See how that works? It’s a metastable equilibrium: at some point one of them is going to say something, and when they do the story ends. Poof, it pops like a balloon. Just like that. Whenever whoever it is that speaks first says, with great blushing and stammering, and possibly an Anguished Declaration of Love (yeah, that’s a trope) “I love you,” that lets the other one say, “I love you, too.” And BAM. When they say it, the story is done.

We’ve talked about metastable relationships before, and they have two traits: Point One: You have to like the people involved; and Point Two: You can’t draw it out too long.

If the audience doesn’t care for the characters, then they won’t care about the outcome. And if it gets drawn out too long, the audience starts to conclude they are stupid…and when the audience thinks they are stupid, it loses their affection for the characters, and see Point One when that happens.

It’s easy to like Tagaki: she so cute and so clever. She really is. She’s tremendously clever, and that makes her intellectually attractive as well as physically attractive. And Nishigata is so frustrated that he makes Yosemite Sam look like a mellow fellow. He’s easy to like, too. That that element is working.

As to not letting it drag on too long, I’m nearing the end of the second season as I watch it, and the only question left is who will crack first. I think it has to be Nishigata; Takagi is called a Teasing Master for a reason and eventually she’s going to get under his skin.

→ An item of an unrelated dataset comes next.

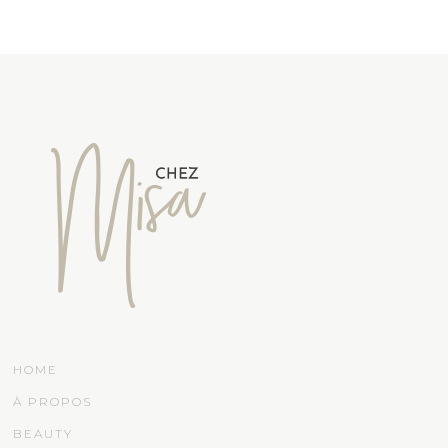
HOME
À PROPOS
BEAUTY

And so…SPOILER…he loses her at the festival, finds her again. He takes her hand, and says, “I never want to lose you again.” Music up, a pretty song. No, he didn’t say “I love you,” but he might as well have.

Conflict resolved, story done, show over.

I always look at comments and feedback, and I’m sure I’m not the first to see what I’ve seen, so have at it. Just keep it clean and keep it on target…no personal attacks, okay? Thanks.

2 thoughts on “How to Build a Series: Teasing Master Tagaki-san

  1. Even though it features fairly young kids, this is absolutely one of the loveliest anime romances I’ve ever seen. Even the first season of the show ends with what amounts to a near-declaration of love through a note; as you point out, the tension in the second season builds to a pretty perfect conclusion, and as everything is resolved, it is an absolute joy to see the pleasure Takagi feels at finally winning her struggle spread across her face.